Routine coagulation tests, such as PT, APTT and TEG, have been widely used in various surgical areas.[5,33] However, these parameters seemed to provide limited efficacy in monitoring and predicting ecchymosis. PT and APTT are the most frequently used clot-based assays, which are inexpensive and rapid, but they are less reliable in reflecting anti-factor Xa inhibitor exposure when compared with aFXa. [14] Similarly, no significant difference was detected in PT and APTT between the two groups in this study.
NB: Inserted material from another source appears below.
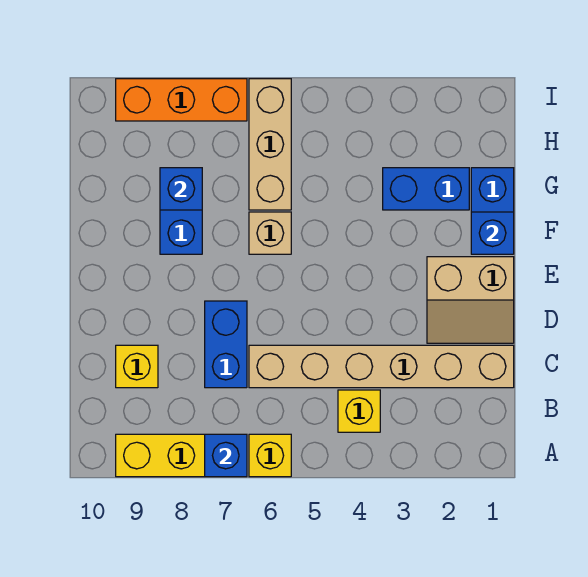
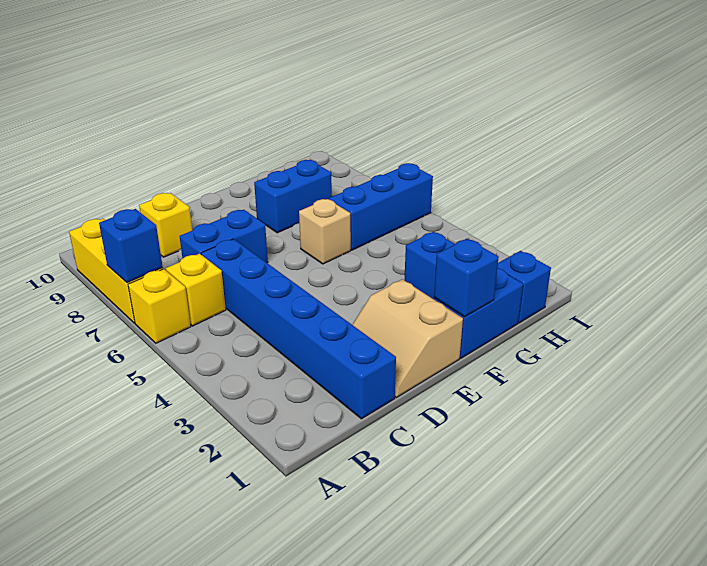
yellow 1x1 brick [338,390,380,432] -> yellow 1x1 brick moved to [166,254,226,326]
tan 1x6 brick [249,345,514,388] -> blue 1x6 brick [201,239,396,419]
tan 1x3 brick [249,79,291,210] -> blue 1x3 brick [329,163,433,250]
blue 1x1 brick [160,168,202,210] -> blue 1x1 brick moved to [497,251,551,323]
orange 1x3 brick [116,79,247,121] -> none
In this context, it seems that chromogenic aFXa assay, which was applied originally for the determination of rivaroxaban plasma level, is a promising measurement for bleeding events monitoring in a variety of scenarios requiring anticoagulation.[34-36] Since the level of aFXa was proved to have superior linear relation with the anti-factor Xa inhibitor plasma concentration,[14] we hypothesized that patients with ecchymosis may have higher aFXa level than those without.[16-20]”

4. Discussion

In a previously published work, Wang et al. reported that the perioperative blood loss of patients with ecchymosis after TKA was more than those without.[5] Consistently, according to our results, patients with ecchymosis suffered significantly more blood loss and wound complications than those without (Table 5 & 6).”

4. Discussion

There are some limitations to the present study. ... Fourthly, further prospective studies monitoring more coagulation parameters (such as platelet and coagulation factors) are needed to provide a more comprehensive view of the relationship of anti-factor Xa inhibitors, aFXa and coagulation function.”

5. Conclusions

Patients with aFXa level > 121.38 ng/ml in clinic could be considered as high-risk groups for ecchymosis and may require dosage modification of anticoagulants.”

 

Point 5: Overall, this is a great work of science, with clear presentation of methodology and results. My objections are minimal and I suggest Minor Revision.

Response 5: Thank you for your positive comments and your efforts in reviewing our manuscript. Your comments are all valuable and very helpful for revising and improving our paper.